*PROBLEM TO SOLVE*. Output the entries below exactly, from the first line to the line holding "Page size: 1241x1754.", both included.

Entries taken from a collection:
━━━━━━━━
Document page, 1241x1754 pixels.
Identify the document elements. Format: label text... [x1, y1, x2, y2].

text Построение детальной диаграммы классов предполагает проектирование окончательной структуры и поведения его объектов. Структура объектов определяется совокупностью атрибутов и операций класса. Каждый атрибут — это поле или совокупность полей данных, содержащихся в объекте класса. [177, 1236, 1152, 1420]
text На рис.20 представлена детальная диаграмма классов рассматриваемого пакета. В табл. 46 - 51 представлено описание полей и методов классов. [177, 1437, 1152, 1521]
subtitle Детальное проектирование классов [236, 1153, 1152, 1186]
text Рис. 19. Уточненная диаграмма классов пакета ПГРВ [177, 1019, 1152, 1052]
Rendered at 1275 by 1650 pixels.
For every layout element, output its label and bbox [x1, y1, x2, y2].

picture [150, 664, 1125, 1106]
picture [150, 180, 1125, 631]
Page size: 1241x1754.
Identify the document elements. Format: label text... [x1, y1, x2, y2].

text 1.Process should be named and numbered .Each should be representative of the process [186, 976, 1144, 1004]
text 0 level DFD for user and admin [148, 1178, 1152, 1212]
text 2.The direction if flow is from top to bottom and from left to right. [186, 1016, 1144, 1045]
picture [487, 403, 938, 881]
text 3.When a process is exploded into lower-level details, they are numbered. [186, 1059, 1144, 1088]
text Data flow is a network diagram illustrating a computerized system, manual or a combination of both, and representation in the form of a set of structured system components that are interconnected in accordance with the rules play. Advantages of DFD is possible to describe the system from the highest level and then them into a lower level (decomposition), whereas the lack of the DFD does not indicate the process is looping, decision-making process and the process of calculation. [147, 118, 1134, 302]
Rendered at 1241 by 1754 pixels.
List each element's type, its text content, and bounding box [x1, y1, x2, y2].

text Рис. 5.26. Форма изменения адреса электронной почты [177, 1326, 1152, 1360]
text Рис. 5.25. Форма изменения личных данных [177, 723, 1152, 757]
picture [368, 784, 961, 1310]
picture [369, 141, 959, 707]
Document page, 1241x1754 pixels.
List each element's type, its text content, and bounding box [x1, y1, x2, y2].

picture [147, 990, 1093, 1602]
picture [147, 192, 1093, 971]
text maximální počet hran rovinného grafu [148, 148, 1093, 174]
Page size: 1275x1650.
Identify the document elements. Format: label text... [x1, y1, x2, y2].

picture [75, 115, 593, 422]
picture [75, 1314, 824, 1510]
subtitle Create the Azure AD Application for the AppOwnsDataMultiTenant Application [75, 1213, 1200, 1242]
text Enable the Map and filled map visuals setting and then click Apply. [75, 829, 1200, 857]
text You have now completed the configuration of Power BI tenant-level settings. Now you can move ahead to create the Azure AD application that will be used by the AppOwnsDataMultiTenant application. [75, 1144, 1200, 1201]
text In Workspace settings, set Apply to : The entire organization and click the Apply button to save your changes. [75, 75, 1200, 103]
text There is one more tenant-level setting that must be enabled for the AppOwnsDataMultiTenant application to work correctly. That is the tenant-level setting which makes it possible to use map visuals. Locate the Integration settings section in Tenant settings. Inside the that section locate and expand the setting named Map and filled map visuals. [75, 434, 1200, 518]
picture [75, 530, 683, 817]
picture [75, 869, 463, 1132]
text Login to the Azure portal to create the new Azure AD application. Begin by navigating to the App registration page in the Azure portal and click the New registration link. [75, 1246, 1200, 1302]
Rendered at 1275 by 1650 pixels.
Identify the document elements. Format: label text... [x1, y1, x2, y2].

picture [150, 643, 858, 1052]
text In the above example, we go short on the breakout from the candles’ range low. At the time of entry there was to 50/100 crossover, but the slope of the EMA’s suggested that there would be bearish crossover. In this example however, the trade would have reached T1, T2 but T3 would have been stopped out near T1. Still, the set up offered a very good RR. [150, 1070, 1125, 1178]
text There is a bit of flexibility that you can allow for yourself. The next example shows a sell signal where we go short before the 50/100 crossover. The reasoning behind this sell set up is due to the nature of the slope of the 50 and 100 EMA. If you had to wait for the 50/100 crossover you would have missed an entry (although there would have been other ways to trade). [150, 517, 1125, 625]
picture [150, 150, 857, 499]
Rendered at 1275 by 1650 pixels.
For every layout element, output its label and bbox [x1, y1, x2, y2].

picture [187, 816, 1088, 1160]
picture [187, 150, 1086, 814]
━━━━━━━━
*SOLUTION*.
Document page, 1241x1754 pixels.
Identify the document elements. Format: label text... [x1, y1, x2, y2].

text Построение детальной диаграммы классов предполагает проектирование окончательной структуры и поведения его объектов. Структура объектов определяется совокупностью атрибутов и операций класса. Каждый атрибут — это поле или совокупность полей данных, содержащихся в объекте класса. [177, 1236, 1152, 1420]
text На рис.20 представлена детальная диаграмма классов рассматриваемого пакета. В табл. 46 - 51 представлено описание полей и методов классов. [177, 1437, 1152, 1521]
subtitle Детальное проектирование классов [236, 1153, 1152, 1186]
text Рис. 19. Уточненная диаграмма классов пакета ПГРВ [177, 1019, 1152, 1052]
Rendered at 1275 by 1650 pixels.
For every layout element, output its label and bbox [x1, y1, x2, y2].

picture [150, 664, 1125, 1106]
picture [150, 180, 1125, 631]
Page size: 1241x1754.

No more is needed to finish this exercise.